Les avocats de la défense ont sérieusement mis en doute ses propos, laissant entendre qu'il n’avait pu les voir de l'endroit où il s'était stationné.

« Pas usuel »

Le juge Louis Dionne a donc décidé d'utiliser une disposition du Code criminel qui lui permet de faire visiter des lieux à un jury.

« Ce n'est pas usuel, mais ce n'est pas inhabituel », a indiqué le magistrat en salle d'audience, avant d'organiser la sortie.

En plus du personnel du ministère de la Sécurité publique qui a assuré l'encadrement du jury et la surveillance du détenu lors de la sortie, le Service de police de la Ville de Québec a participé à l'opération.

Des agents ont bouclé des rues pour permettre aux jurés d'examiner les lieux.

Une reconstitution a été effectuée avec une camionnette similaire à celle utilisée par les accusées.

Caméra de surveillance

Les images d'une caméra de surveillance installée par les policiers, présentée en preuve, montrent la mère et son fils sortir du matériel de l'entrepôt pour le déposer dans le camion.
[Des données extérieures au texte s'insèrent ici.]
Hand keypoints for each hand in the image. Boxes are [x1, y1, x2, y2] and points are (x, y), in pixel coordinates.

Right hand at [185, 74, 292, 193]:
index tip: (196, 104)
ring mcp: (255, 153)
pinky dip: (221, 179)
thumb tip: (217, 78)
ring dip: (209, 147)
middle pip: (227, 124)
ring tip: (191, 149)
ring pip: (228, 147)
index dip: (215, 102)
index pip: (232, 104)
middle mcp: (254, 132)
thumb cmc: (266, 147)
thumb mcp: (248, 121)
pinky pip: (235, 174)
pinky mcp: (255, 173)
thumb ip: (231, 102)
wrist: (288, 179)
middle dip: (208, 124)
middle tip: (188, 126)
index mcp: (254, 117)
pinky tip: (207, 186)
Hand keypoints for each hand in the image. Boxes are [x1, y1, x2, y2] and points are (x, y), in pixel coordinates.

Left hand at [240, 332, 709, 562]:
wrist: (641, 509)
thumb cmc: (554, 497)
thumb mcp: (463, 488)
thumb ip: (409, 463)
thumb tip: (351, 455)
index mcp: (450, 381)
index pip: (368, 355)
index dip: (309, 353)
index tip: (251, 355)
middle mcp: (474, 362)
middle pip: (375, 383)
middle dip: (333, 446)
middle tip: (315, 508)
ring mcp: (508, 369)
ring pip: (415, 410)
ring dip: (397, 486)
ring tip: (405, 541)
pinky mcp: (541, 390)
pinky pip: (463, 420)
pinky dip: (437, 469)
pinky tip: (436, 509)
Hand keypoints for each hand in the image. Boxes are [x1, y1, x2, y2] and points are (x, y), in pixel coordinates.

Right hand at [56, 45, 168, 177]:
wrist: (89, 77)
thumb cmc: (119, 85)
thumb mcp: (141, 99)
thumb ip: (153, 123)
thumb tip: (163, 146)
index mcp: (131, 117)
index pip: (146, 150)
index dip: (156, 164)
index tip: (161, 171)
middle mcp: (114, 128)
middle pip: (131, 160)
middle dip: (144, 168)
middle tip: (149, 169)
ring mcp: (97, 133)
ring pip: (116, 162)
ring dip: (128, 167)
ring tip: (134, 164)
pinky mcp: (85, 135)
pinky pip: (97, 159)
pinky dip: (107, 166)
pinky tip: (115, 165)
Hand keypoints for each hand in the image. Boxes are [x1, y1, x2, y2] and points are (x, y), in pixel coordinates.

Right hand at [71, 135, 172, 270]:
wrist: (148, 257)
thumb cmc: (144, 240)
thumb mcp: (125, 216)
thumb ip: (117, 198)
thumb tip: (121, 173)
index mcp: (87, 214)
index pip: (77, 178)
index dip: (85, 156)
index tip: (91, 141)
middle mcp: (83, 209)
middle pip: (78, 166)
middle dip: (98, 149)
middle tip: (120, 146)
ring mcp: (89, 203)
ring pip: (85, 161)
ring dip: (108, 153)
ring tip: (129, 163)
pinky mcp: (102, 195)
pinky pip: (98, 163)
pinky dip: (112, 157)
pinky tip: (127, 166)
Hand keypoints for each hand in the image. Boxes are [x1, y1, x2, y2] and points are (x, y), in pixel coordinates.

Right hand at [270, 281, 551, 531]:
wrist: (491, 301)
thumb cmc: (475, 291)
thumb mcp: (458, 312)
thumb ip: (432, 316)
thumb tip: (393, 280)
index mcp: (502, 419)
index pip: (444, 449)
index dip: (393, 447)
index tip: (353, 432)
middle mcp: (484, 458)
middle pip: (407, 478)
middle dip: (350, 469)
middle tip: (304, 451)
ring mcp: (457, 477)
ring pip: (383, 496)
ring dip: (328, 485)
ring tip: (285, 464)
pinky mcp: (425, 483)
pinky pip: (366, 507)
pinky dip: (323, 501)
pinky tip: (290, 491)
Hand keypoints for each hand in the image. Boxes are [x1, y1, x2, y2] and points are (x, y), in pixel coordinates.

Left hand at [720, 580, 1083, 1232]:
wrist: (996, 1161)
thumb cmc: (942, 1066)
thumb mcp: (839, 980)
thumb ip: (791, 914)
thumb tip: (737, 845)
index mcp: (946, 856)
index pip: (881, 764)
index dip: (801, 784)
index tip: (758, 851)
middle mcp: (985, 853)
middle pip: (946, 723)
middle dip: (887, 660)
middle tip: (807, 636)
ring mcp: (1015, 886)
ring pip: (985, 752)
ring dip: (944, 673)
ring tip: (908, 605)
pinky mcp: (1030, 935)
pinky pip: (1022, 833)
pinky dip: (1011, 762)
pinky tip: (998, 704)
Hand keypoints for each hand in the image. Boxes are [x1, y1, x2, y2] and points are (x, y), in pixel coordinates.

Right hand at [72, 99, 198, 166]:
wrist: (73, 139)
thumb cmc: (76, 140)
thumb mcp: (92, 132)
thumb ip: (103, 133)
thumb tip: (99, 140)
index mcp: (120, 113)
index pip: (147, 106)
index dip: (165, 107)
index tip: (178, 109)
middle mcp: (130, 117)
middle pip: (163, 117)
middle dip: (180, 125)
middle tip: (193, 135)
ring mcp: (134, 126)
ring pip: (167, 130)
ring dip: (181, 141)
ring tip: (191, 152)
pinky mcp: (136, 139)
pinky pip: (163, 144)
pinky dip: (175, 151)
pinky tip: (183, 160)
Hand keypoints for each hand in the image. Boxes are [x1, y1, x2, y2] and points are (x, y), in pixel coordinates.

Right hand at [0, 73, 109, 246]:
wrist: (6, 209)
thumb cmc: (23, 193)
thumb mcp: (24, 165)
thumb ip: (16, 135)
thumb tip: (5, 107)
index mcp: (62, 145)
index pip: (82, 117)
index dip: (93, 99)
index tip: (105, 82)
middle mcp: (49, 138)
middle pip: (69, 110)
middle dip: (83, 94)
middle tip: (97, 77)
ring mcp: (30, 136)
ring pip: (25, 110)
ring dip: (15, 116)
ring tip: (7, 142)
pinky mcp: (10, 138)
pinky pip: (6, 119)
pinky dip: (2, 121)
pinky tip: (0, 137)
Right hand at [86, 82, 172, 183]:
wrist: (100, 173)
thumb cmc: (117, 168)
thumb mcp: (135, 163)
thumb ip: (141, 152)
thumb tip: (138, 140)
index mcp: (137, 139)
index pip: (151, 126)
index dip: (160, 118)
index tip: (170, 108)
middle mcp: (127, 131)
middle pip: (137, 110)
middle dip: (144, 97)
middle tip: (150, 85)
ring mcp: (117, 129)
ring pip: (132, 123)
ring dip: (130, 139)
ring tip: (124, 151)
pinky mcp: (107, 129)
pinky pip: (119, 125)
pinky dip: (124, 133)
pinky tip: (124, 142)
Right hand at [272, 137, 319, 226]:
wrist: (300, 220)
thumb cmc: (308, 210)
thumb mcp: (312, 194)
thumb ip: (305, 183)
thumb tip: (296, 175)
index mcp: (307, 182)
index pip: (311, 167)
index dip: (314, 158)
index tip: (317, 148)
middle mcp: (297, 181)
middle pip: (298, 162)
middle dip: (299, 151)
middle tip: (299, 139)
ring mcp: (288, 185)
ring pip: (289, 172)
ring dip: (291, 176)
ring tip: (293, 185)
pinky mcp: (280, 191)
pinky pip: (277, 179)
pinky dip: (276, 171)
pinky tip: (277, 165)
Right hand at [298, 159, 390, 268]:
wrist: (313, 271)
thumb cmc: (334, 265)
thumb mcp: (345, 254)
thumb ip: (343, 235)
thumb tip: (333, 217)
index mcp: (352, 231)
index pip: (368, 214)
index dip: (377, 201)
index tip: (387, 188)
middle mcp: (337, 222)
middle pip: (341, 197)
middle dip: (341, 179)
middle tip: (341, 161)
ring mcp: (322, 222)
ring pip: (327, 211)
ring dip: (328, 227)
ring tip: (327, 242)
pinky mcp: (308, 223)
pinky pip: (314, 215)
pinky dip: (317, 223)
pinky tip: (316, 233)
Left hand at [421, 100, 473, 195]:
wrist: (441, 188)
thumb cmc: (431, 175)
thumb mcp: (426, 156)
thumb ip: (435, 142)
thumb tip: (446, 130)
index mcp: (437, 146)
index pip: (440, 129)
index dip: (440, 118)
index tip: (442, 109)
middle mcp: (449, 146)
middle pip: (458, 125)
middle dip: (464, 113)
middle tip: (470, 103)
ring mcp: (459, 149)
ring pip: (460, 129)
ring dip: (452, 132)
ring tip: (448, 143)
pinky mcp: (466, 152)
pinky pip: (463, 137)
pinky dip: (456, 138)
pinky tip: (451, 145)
La sortie du jury visait donc à permettre à ses membres d'évaluer la crédibilité du témoin.

Selon la poursuite, Jonathan Rochette, 32 ans, dirigeait les opérations d'un réseau qui comptait quatre caches de drogue dans la Ville de Québec.

Lors d'une entrée subreptice à l'intérieur de la cache de la 1ere Rue, les policiers avaient comptabilisé 255 000 pilules de méthamphétamine.